I mentioned earlier that these public discussions were an important demonstration of the principle that this is a Government for the whole of Scotland.

Campbeltown, like so many parts of rural Scotland, is blessed with a wealth of natural resources – the wind, waves and tides which are the source of our renewable energy potential; the farmland and water which sustains our food and whisky industries; the landscapes which attract visitors from around the world.

And just as these resources and assets are dispersed around Scotland, so prosperity and decision-making power should be shared across the country.

In Shetland earlier in the summer I made clear this government’s belief in more localised decision-making.

Our actions underline that belief.

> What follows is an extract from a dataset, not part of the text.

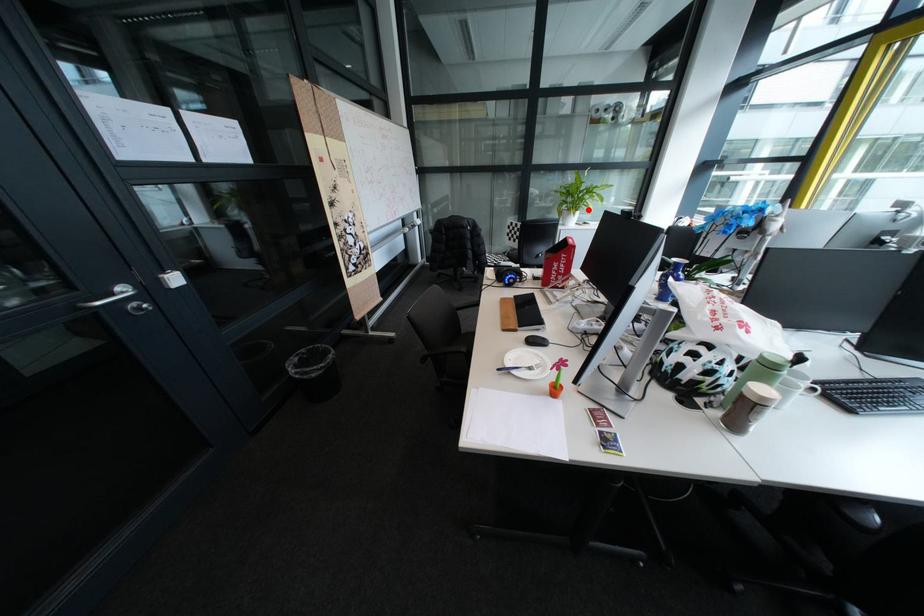
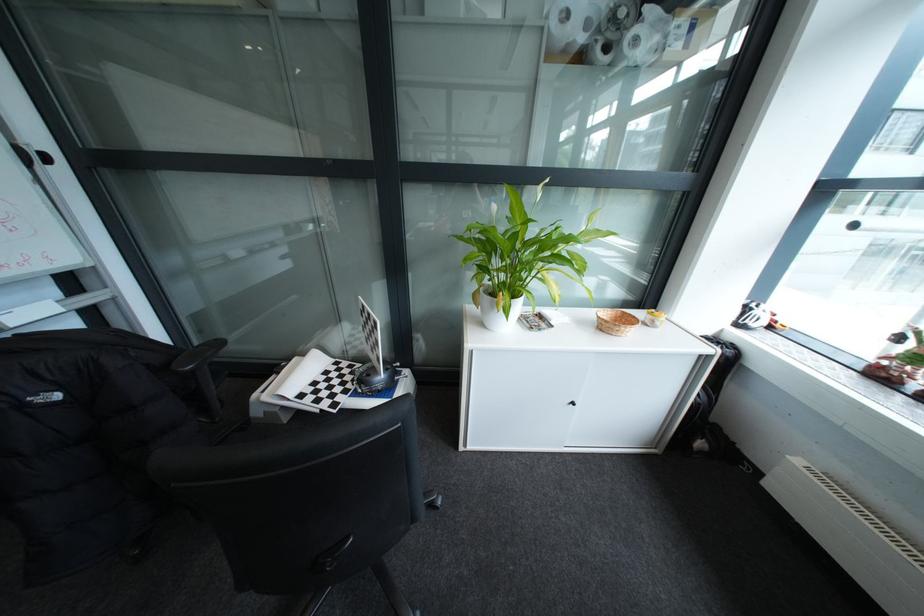
Where in the second image is the point corresponding to the highlighted location from the first image?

This Government has already consulted on a Community Empowerment and Renewal Bill.

The purchase of Machrahanish Air Base last year is a good example of how local communities can run and improve facilities which might otherwise have fallen into disuse. We aim to make it easier for communities to buy land and take over assets.

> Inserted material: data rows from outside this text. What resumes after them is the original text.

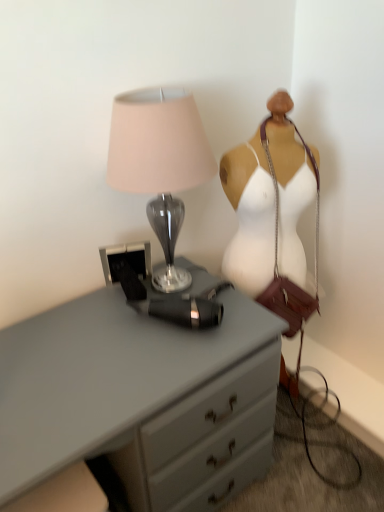
Question: From the image's perspective, is white fabric mannequin at right located beneath satin gray lamp at upper left?

Choices:
 (A) yes
 (B) no

Answer: (A)

Question: Does white fabric mannequin at right have a larger size compared to satin gray lamp at upper left?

Following on from the declaration on local decision-making the Government made in Lerwick; and the Borderlands initiative which we launched in Hawick; in Campbeltown I can give a further example of how we are working to empower all parts of Scotland.

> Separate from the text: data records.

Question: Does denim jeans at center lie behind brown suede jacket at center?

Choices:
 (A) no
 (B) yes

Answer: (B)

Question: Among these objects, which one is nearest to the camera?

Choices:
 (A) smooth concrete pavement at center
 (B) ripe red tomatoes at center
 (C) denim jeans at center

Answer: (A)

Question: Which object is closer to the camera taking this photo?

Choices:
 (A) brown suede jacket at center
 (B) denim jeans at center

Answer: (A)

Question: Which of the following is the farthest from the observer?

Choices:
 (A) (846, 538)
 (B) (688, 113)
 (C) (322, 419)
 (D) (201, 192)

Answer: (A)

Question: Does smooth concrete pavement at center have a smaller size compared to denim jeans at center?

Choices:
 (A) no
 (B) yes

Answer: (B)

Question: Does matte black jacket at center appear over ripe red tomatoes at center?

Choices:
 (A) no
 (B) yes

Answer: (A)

At the 2011 election we promised to establish a rural parliament for Scotland. I can confirm today that the Scottish Government will enable the first meeting of that parliament to take place next year.

Scotland’s rural parliament will emulate successful models established in countries such as Sweden, the Netherlands and Hungary. It will provide a forum to ensure that the needs of rural and remote communities are given the importance that they deserve.

It’s one further example of how we can ensure that democracy in Scotland works for communities across the whole of the country.

Ladies and gentlemen, independence is about empowering people and communities as much as it is about empowering institutions.

It offers an opportunity to renew democracy at all levels in Scotland. We can encourage local communities to have more autonomy and self-reliance; we can guarantee the status and rights of local government; we can draft a constitution affirming the most treasured values of our new nation.

And together with democratic renewal at home, we can be a confident and responsible international citizen – co-operating with our friends and allies across these islands and around the world.


Background:
During the summer of 2013, the First Minister made 6 major speeches on an independent Scotland’s place in an interdependent world. He put forward the view that Scotland is currently a member of six unions:

  • The political and economic union
  • The social union
  • The currency union
  • The union of the crowns
  • The defence union through NATO
  • The European Union

The Scottish Government wants to become independent from one of these unions – the political and economic union.

The social union will remain, regardless of Government policy, since it rests on ties of history, culture, family and friendship which are not dependent on Governments.

The current Scottish Government will choose, as a matter of policy, to remain in the currency union, the union of the crowns, the defence union and the European Union; and it will use the powers of independence to recast these unions and make them work more effectively for Scotland and Scotland’s neighbours.

The six speeches were made on the following dates -

12 July, 2013 – Nigg Fabrication Yard – introduction to the sequence of speeches
16 July, 2013 - Chief Minister’s Lecture, Isle of Man – Currency Union
25 July, 2013 - Shetland summer cabinet - Defence Union through NATO
21 August, 2013 - Hawick summer cabinet – European Union
28 August, 2013 - Campbeltown summer cabinet – Social Union and Union of the Crowns
2 September, 2013 - Fraserburgh summer cabinet – Independence from the Political and Economic Union

The idea of the six unions was explained in each speech, meaning that there are some overlaps in content between the six speeches. In addition, each of the summer Cabinet speeches began with very specific local references relating to the programme of events around the cabinets themselves. We have therefore published abridged versions of the speeches, focussing on the major theme of each speech.